Employee began working for Employer in 1979 and received oral assurances from his supervisor that his employment would be terminated only for good cause. However, in 1991, Employee signed a contract, acknowledging that he was an at-will employee who could be discharged at any time for any cause. The contract further provided that “only the Board of Directors, by affirmative action, has the authority to change or make any agreement contrary to this at-will employment relationship.” After he signed the contract, Employee again received assurances from his supervisor that he would not be discharged “as long as his performance was satisfactory.” After resigning from his employment, allegedly because of intolerable working conditions, Employee filed suit for wrongful and constructive discharge. The trial court granted summary judgment to Employer and Employee appealed.
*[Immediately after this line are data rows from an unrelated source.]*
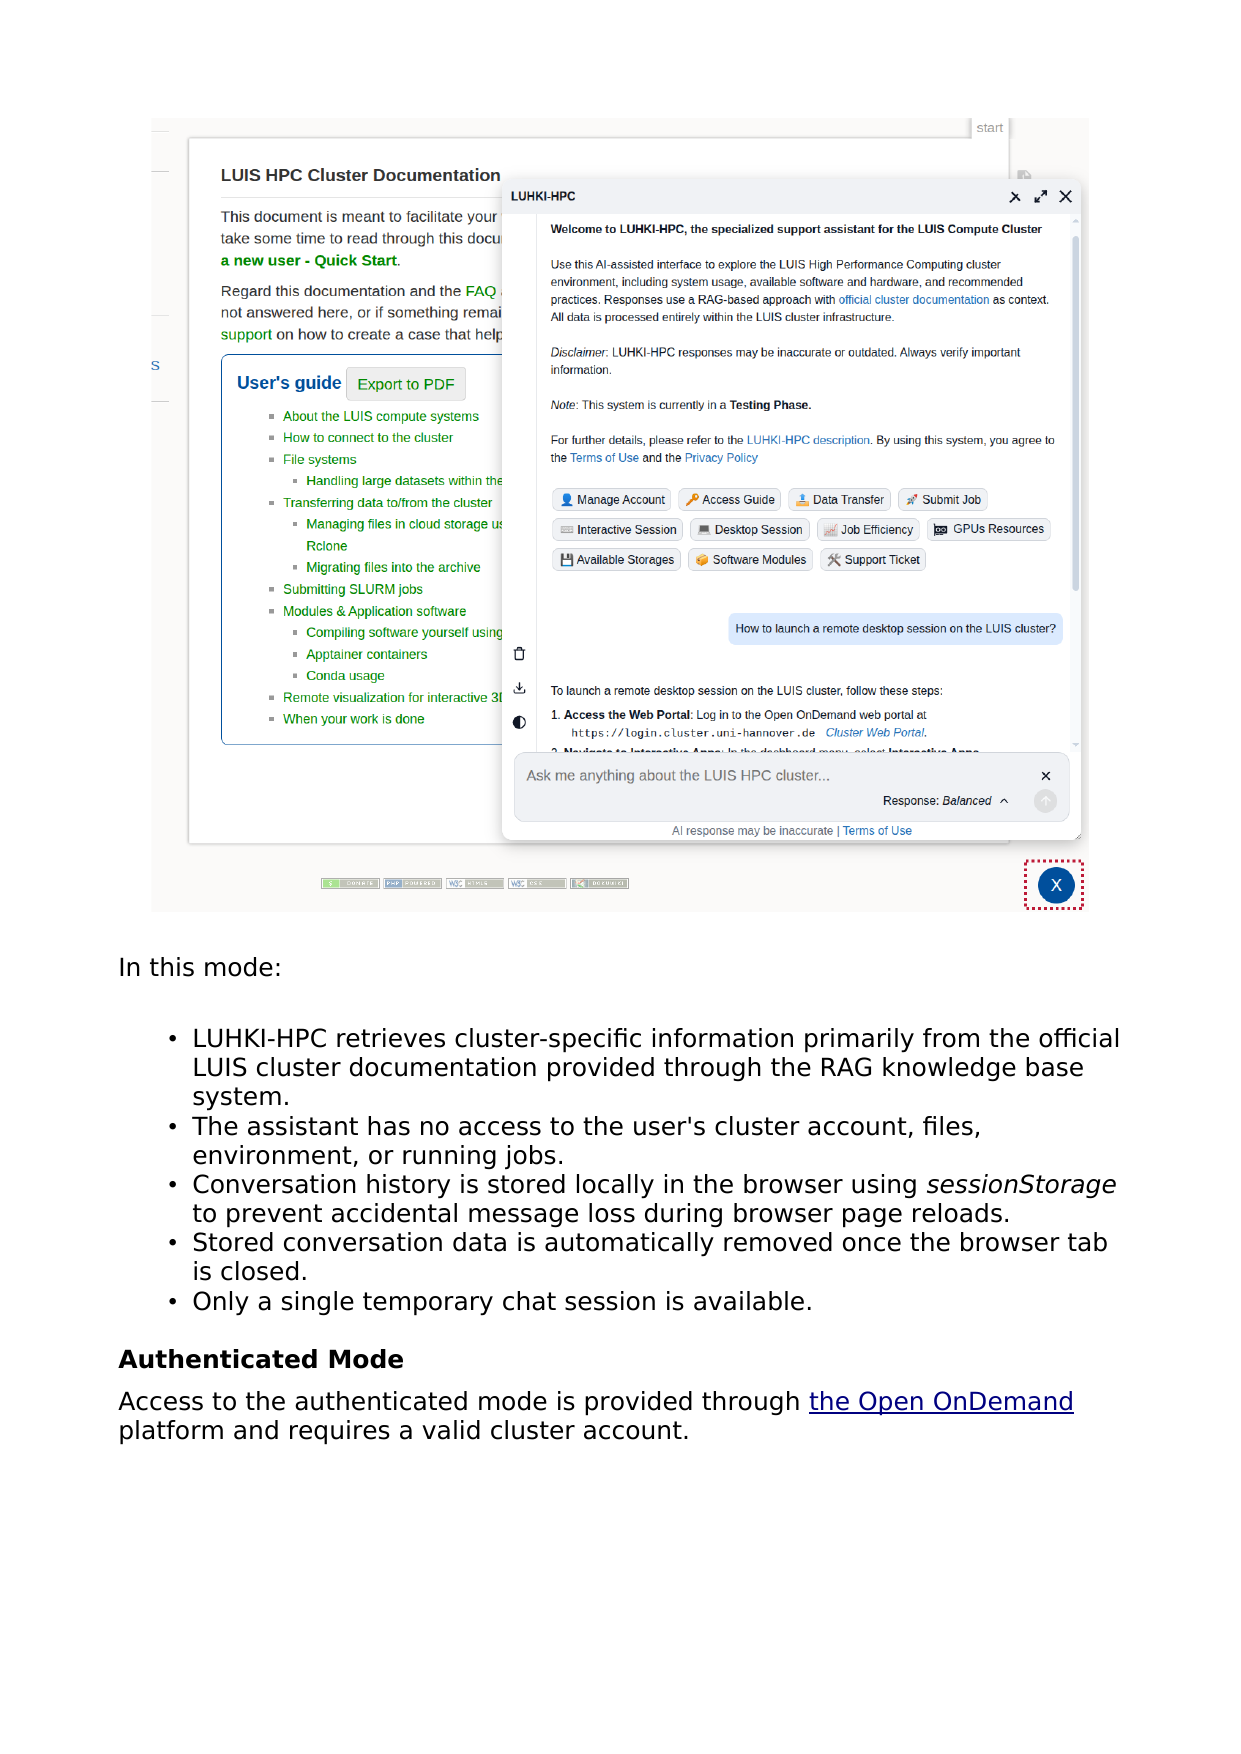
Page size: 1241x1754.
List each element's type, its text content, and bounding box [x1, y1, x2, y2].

text Access to the authenticated mode is provided through the Open OnDemand platform and requires a valid cluster account. [118, 1387, 1122, 1445]
text In this mode: [118, 953, 1122, 982]
list Only a single temporary chat session is available. [177, 1287, 1122, 1316]
text Authenticated Mode [118, 1345, 1122, 1374]
picture [151, 118, 1089, 912]
list Conversation history is stored locally in the browser using sessionStorage to prevent accidental message loss during browser page reloads. [177, 1170, 1122, 1228]
list The assistant has no access to the user's cluster account, files, environment, or running jobs. [177, 1112, 1122, 1170]
list Stored conversation data is automatically removed once the browser tab is closed. [177, 1228, 1122, 1287]
list LUHKI-HPC retrieves cluster-specific information primarily from the official LUIS cluster documentation provided through the RAG knowledge base system. [177, 1024, 1122, 1112]
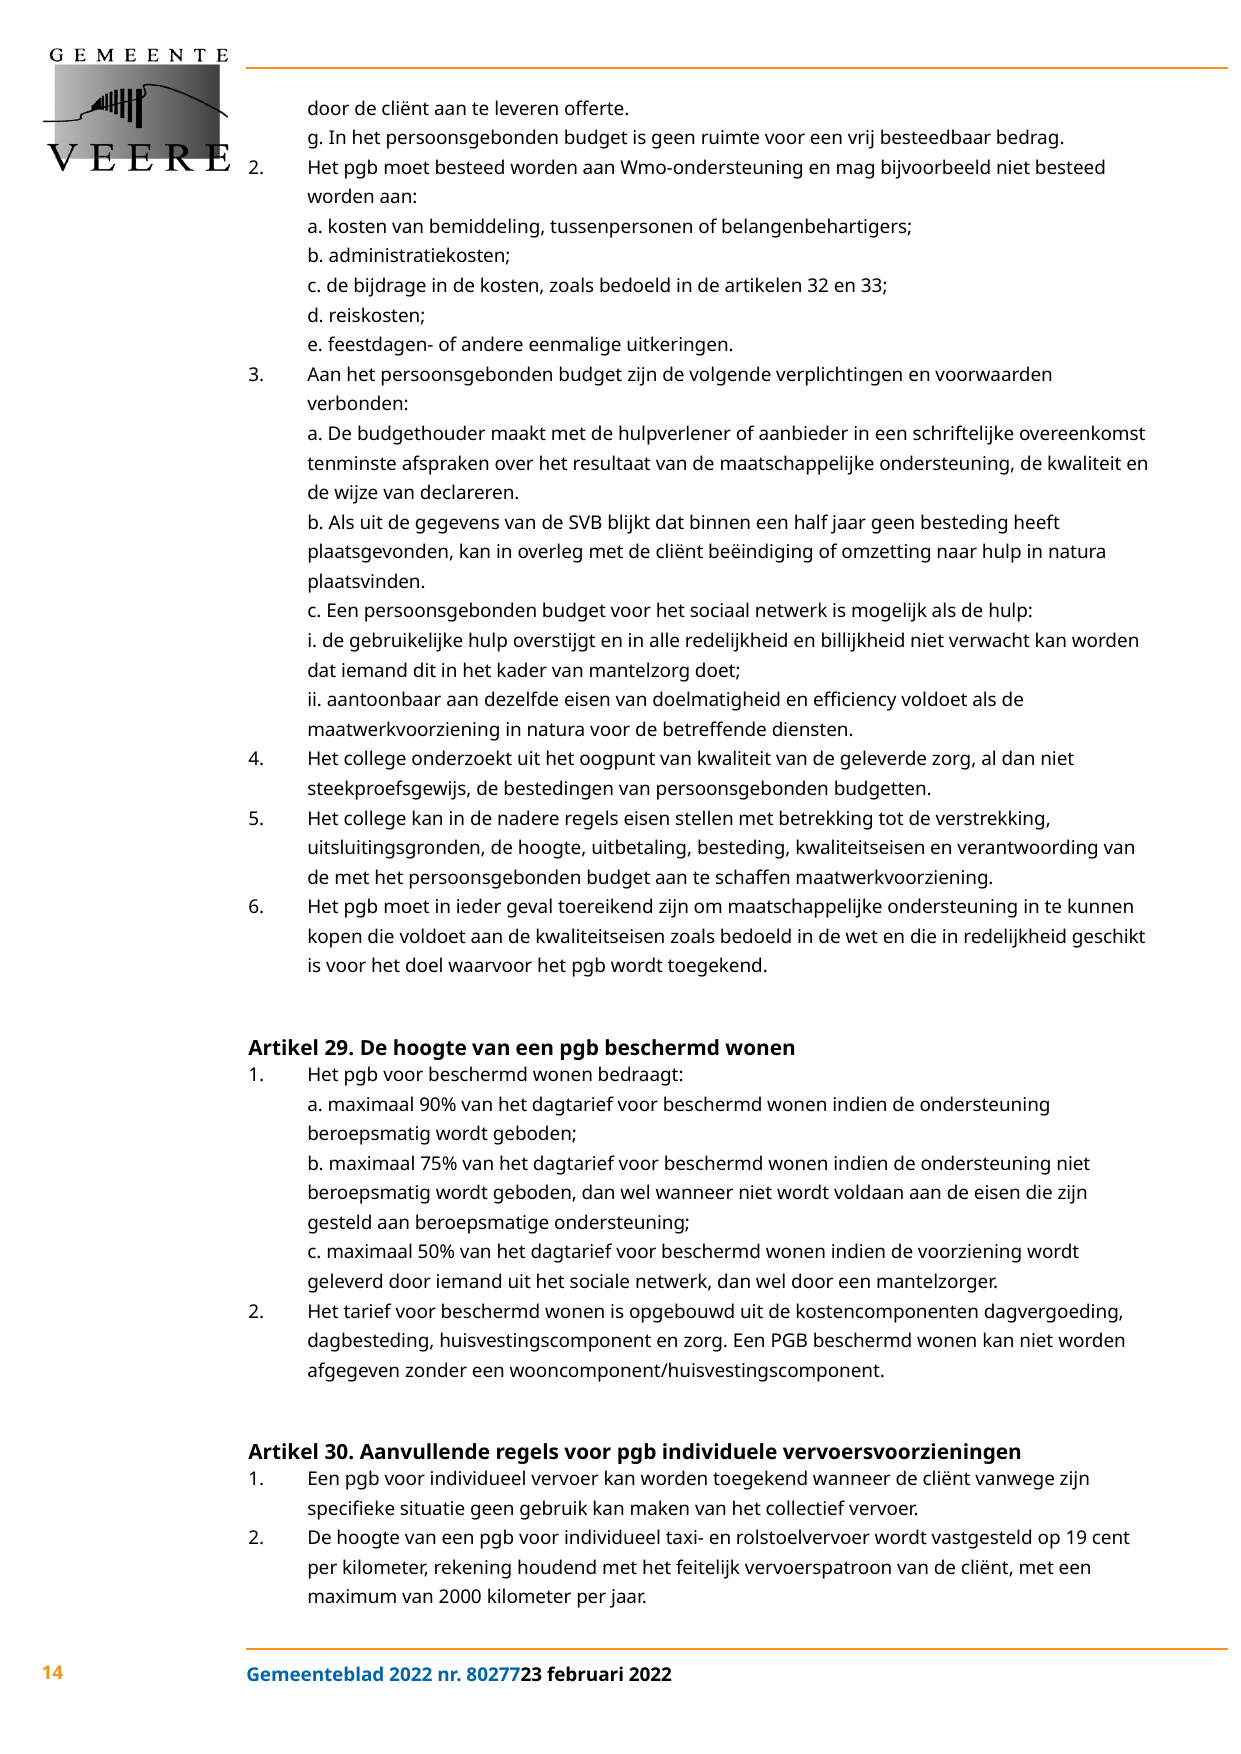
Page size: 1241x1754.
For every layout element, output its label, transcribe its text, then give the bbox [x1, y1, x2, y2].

Pursuant to Labor Code section 2922, an employment relationship of unspecified duration establishes a presumption of at-will employment, which may be overcome by proof of an implied agreement that the employment would be terminated only for just cause. However, an at-will provision in an express written contract, signed by the employee, generally cannot be overcome by proof of an implied contrary understanding.

Applying these rules to Employee’s claim of breach of an implied agreement, the California Court of Appeal focused on the written agreement signed by Employee, which clearly and unambiguously stated that Employee was an at-will employee and that only the Board of Directors, by “affirmative action,” could change the at-will nature of the employment relationship. However, Employee presented no evidence that his supervisor’s assurances constituted affirmative action of the Board of Directors. Therefore, the Court concluded that Employee’s supervisor’s oral assurances did not modify Employee’s written at-will employment agreement.

The Court also rejected Employee’s claim of breach of the implied covenant of good faith and fair dealing, finding that the covenant of good faith and fair dealing cannot impose terms and conditions beyond those to which the parties actually agreed.

The Court also concluded that even if Employee could show intolerable working conditions that led to him quitting, his claim of constructive discharge must fail because he failed to show a wrongful discharge. As discussed above, Employee failed to show that his employment violated any contractual rights. Moreover, Employee did not claim that his discharge violated public policy.